Immer noch gebe es Personen im Westen, die glauben würden, sie könnten die Bodenschätze Russlands in ihre Gewalt bringen. Armstrong berichtet, dass er gehört habe, wie westliche Verantwortliche erklärten, dass ihnen das ukrainische Volk «scheißegal» sei: «Wenn es ihnen wichtig wäre, hätten sie den Frieden gewonnen.»
Auch die Osteuropäer seien ihnen egal, die sie immer noch für «Kommunisten» hielten.

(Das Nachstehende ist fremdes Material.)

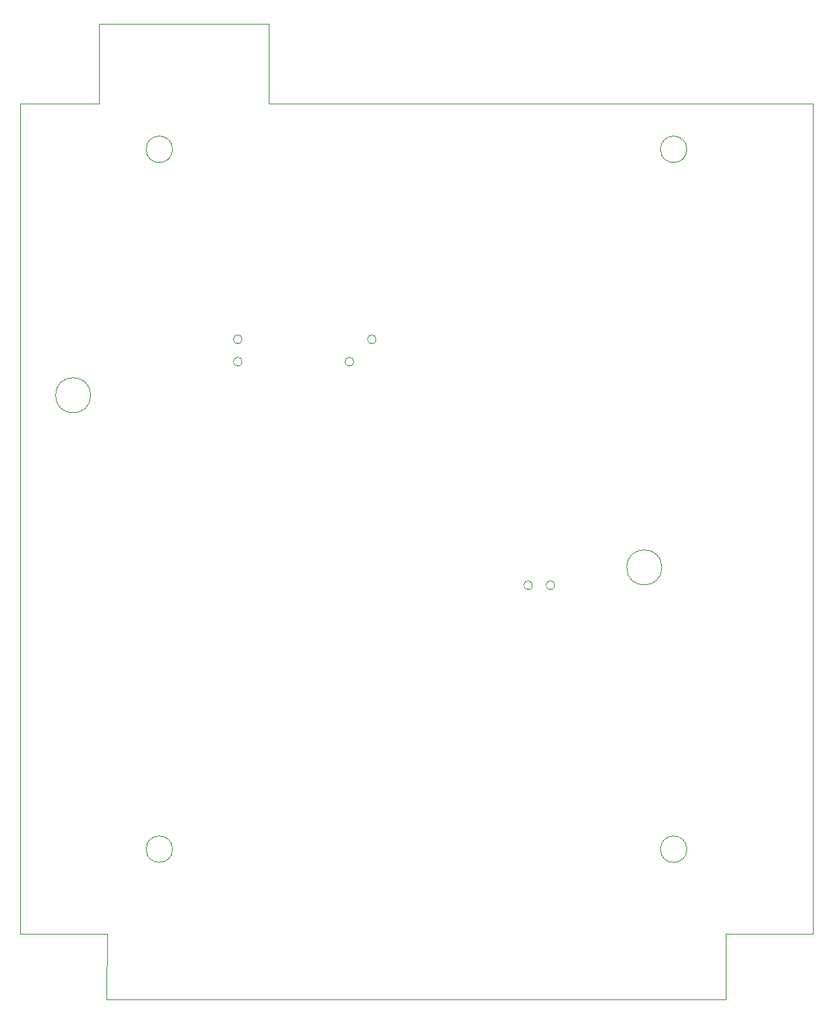
<source format=gm1>
G04 #@! TF.GenerationSoftware,KiCad,Pcbnew,9.0.1*
G04 #@! TF.CreationDate,2025-09-16T21:45:56+03:00*
G04 #@! TF.ProjectId,v1,76312e6b-6963-4616-945f-706362585858,rev?*
G04 #@! TF.SameCoordinates,Original*
G04 #@! TF.FileFunction,Profile,NP*
%FSLAX46Y46*%
G04 Gerber Fmt 4.6, Leading zero omitted, Abs format (unit mm)*
G04 Created by KiCad (PCBNEW 9.0.1) date 2025-09-16 21:45:56*
%MOMM*%
%LPD*%
G01*
G04 APERTURE LIST*
G04 #@! TA.AperFunction,Profile*
%ADD10C,0.050000*%
G04 #@! TD*
G04 APERTURE END LIST*
D10*
X104470200Y-148640800D02*
X104495600Y-141224000D01*
X104495600Y-141224000D02*
X94615000Y-141224000D01*
X122936000Y-37846000D02*
X122936000Y-46863000D01*
X122936000Y-46863000D02*
X184785000Y-46863000D01*
X102647500Y-80010000D02*
G75*
G02*
X98647500Y-80010000I-2000000J0D01*
G01*
X98647500Y-80010000D02*
G75*
G02*
X102647500Y-80010000I2000000J0D01*
G01*
X94615000Y-46863000D02*
X103632000Y-46863000D01*
X155440000Y-101600000D02*
G75*
G02*
X154440000Y-101600000I-500000J0D01*
G01*
X154440000Y-101600000D02*
G75*
G02*
X155440000Y-101600000I500000J0D01*
G01*
X132572000Y-76200000D02*
G75*
G02*
X131572000Y-76200000I-500000J0D01*
G01*
X131572000Y-76200000D02*
G75*
G02*
X132572000Y-76200000I500000J0D01*
G01*
X111950000Y-131580000D02*
G75*
G02*
X108950000Y-131580000I-1500000J0D01*
G01*
X108950000Y-131580000D02*
G75*
G02*
X111950000Y-131580000I1500000J0D01*
G01*
X152900000Y-101600000D02*
G75*
G02*
X151900000Y-101600000I-500000J0D01*
G01*
X151900000Y-101600000D02*
G75*
G02*
X152900000Y-101600000I500000J0D01*
G01*
X94615000Y-141224000D02*
X94615000Y-46863000D01*
X170450000Y-131580000D02*
G75*
G02*
X167450000Y-131580000I-1500000J0D01*
G01*
X167450000Y-131580000D02*
G75*
G02*
X170450000Y-131580000I1500000J0D01*
G01*
X103632000Y-46863000D02*
X103632000Y-37846000D01*
X174904400Y-148640800D02*
X104470200Y-148640800D01*
X135120000Y-73660000D02*
G75*
G02*
X134120000Y-73660000I-500000J0D01*
G01*
X134120000Y-73660000D02*
G75*
G02*
X135120000Y-73660000I500000J0D01*
G01*
X170450000Y-52070000D02*
G75*
G02*
X167450000Y-52070000I-1500000J0D01*
G01*
X167450000Y-52070000D02*
G75*
G02*
X170450000Y-52070000I1500000J0D01*
G01*
X184785000Y-46863000D02*
X184785000Y-141224000D01*
X174904400Y-141224000D02*
X174904400Y-148640800D01*
X167608000Y-99568000D02*
G75*
G02*
X163608000Y-99568000I-2000000J0D01*
G01*
X163608000Y-99568000D02*
G75*
G02*
X167608000Y-99568000I2000000J0D01*
G01*
X111950000Y-52070000D02*
G75*
G02*
X108950000Y-52070000I-1500000J0D01*
G01*
X108950000Y-52070000D02*
G75*
G02*
X111950000Y-52070000I1500000J0D01*
G01*
X103632000Y-37846000D02*
X122936000Y-37846000D01*
X119880000Y-76200000D02*
G75*
G02*
X118880000Y-76200000I-500000J0D01*
G01*
X118880000Y-76200000D02*
G75*
G02*
X119880000Y-76200000I500000J0D01*
G01*
X184785000Y-141224000D02*
X174904400Y-141224000D01*
X119872000Y-73660000D02*
G75*
G02*
X118872000Y-73660000I-500000J0D01*
G01*
X118872000Y-73660000D02*
G75*
G02*
X119872000Y-73660000I500000J0D01*
G01*
M02*

</source>
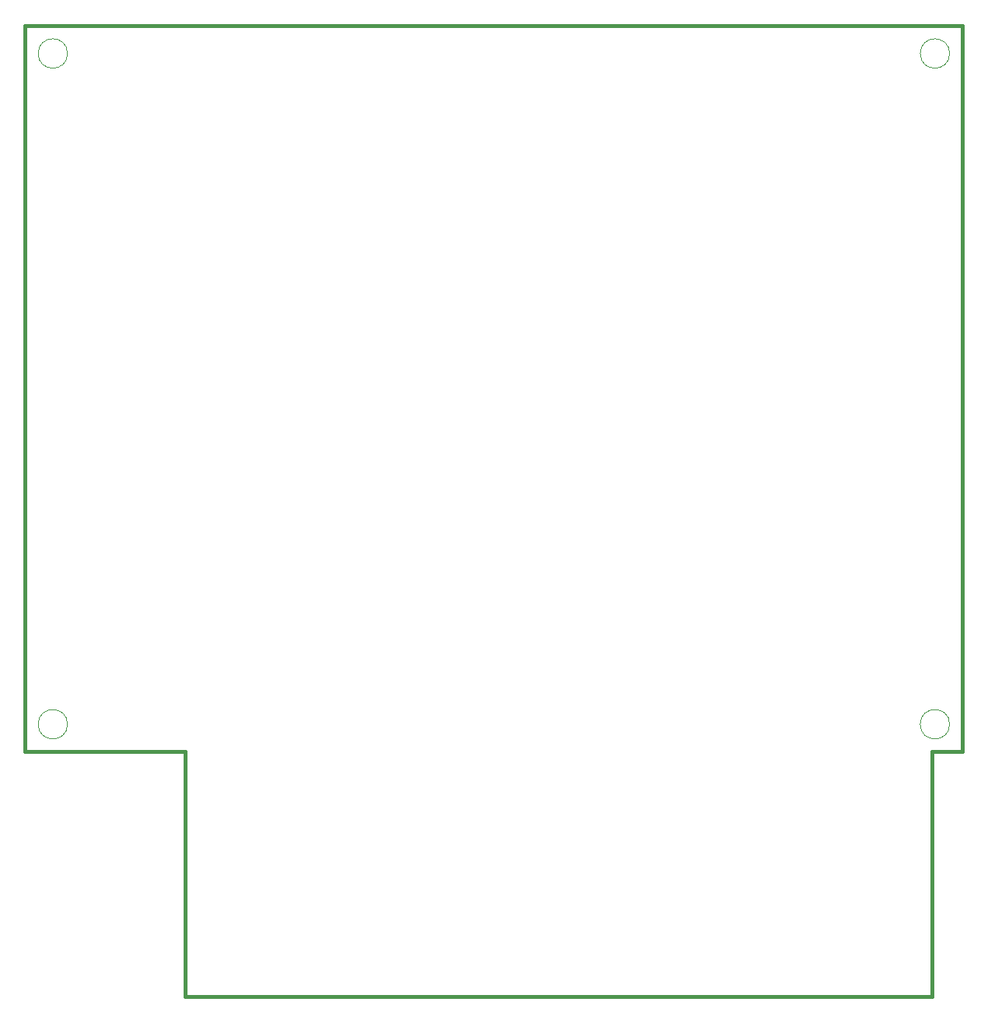
<source format=gbr>
%TF.GenerationSoftware,KiCad,Pcbnew,9.0.3*%
%TF.CreationDate,2025-07-28T21:25:01+02:00*%
%TF.ProjectId,Riser_M19_EXT,52697365-725f-44d3-9139-5f4558542e6b,rev?*%
%TF.SameCoordinates,Original*%
%TF.FileFunction,Profile,NP*%
%FSLAX46Y46*%
G04 Gerber Fmt 4.6, Leading zero omitted, Abs format (unit mm)*
G04 Created by KiCad (PCBNEW 9.0.3) date 2025-07-28 21:25:01*
%MOMM*%
%LPD*%
G01*
G04 APERTURE LIST*
%TA.AperFunction,Profile*%
%ADD10C,0.381000*%
%TD*%
%TA.AperFunction,Profile*%
%ADD11C,0.050000*%
%TD*%
G04 APERTURE END LIST*
D10*
X114300000Y-139573000D02*
X114300000Y-129540000D01*
D11*
X197460000Y-109900000D02*
G75*
G02*
X194260000Y-109900000I-1600000J0D01*
G01*
X194260000Y-109900000D02*
G75*
G02*
X197460000Y-109900000I1600000J0D01*
G01*
D10*
X114300000Y-129540000D02*
X114300000Y-112900000D01*
X195580000Y-112900000D02*
X198860000Y-112900000D01*
X114300000Y-139573000D02*
X195580000Y-139573000D01*
X198860000Y-33900000D02*
X198860000Y-112900000D01*
X195580000Y-139573000D02*
X195580000Y-112900000D01*
X114300000Y-112900000D02*
X96860000Y-112900000D01*
D11*
X101460000Y-109900000D02*
G75*
G02*
X98260000Y-109900000I-1600000J0D01*
G01*
X98260000Y-109900000D02*
G75*
G02*
X101460000Y-109900000I1600000J0D01*
G01*
D10*
X96860000Y-112900000D02*
X96860000Y-33900000D01*
D11*
X197460000Y-36900000D02*
G75*
G02*
X194260000Y-36900000I-1600000J0D01*
G01*
X194260000Y-36900000D02*
G75*
G02*
X197460000Y-36900000I1600000J0D01*
G01*
X101460000Y-36900000D02*
G75*
G02*
X98260000Y-36900000I-1600000J0D01*
G01*
X98260000Y-36900000D02*
G75*
G02*
X101460000Y-36900000I1600000J0D01*
G01*
D10*
X96860000Y-33900000D02*
X198860000Y-33900000D01*
M02*

</source>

Deshalb habe sich der Westen in die rumänischen Wahlen eingemischt, um einen Präsidenten zu verhindern, der dagegen sei, dass sein Land zum Aufmarschgebiet für den Krieg gegen Russland gemacht wird.
«Der Deep State ist viel tiefer als angenommen»
In dem Interview verweist Armstrong auch darauf, dass der Einfluss der Neocons mit Hilfe von Israels Premierminister Benjamin Netanjahu dafür sorgt, dass Trump Israel und dessen Kriege und Verbrechen weiter unterstützt. Zum Angriff der palästinensischen Gruppen um die Hamas auf Israel am 7. Oktober 2023 sagt er, dass sich in der Woche zuvor der Markt für Rüstungsaktien deutlich bewegt habe. Er habe gelernt, «dass immer, wenn es Krieg gibt, jemand im Voraus Bescheid weiß und das Geld zu fließen beginnt».
«Ich glaube, Israel wusste am 7. Oktober davon. Sie haben es zugelassen, genauso wie wir 9/11 zugelassen haben. Sie gewinnen dadurch mehr Macht.»
So laufe das immer, erklärt der Finanzanalyst seinem Gesprächspartner, und sagt mit Blick auf den Mord an John F. Kennedy, den Attentatsversuch auf Trump vor dessen Wiederwahl 2024 und die sogenannte Epstein-Affäre:
«Wissen Sie, es ist nicht so, wie es scheint. Der Deep State ist viel tiefer, als die Leute glauben. Er ist so verdammt tief, dass wir der Feind sind. Und wenn du denkst, dass sie sich auch nur einen Dreck um uns scheren, dann liegst du falsch. Ich meine, schau dir all diese Kriege an. Es ist ihnen egal. Es ist ihnen egal, wer auf dem Schlachtfeld stirbt. Es ist ihnen egal, wer dabei zu Schaden kommt.»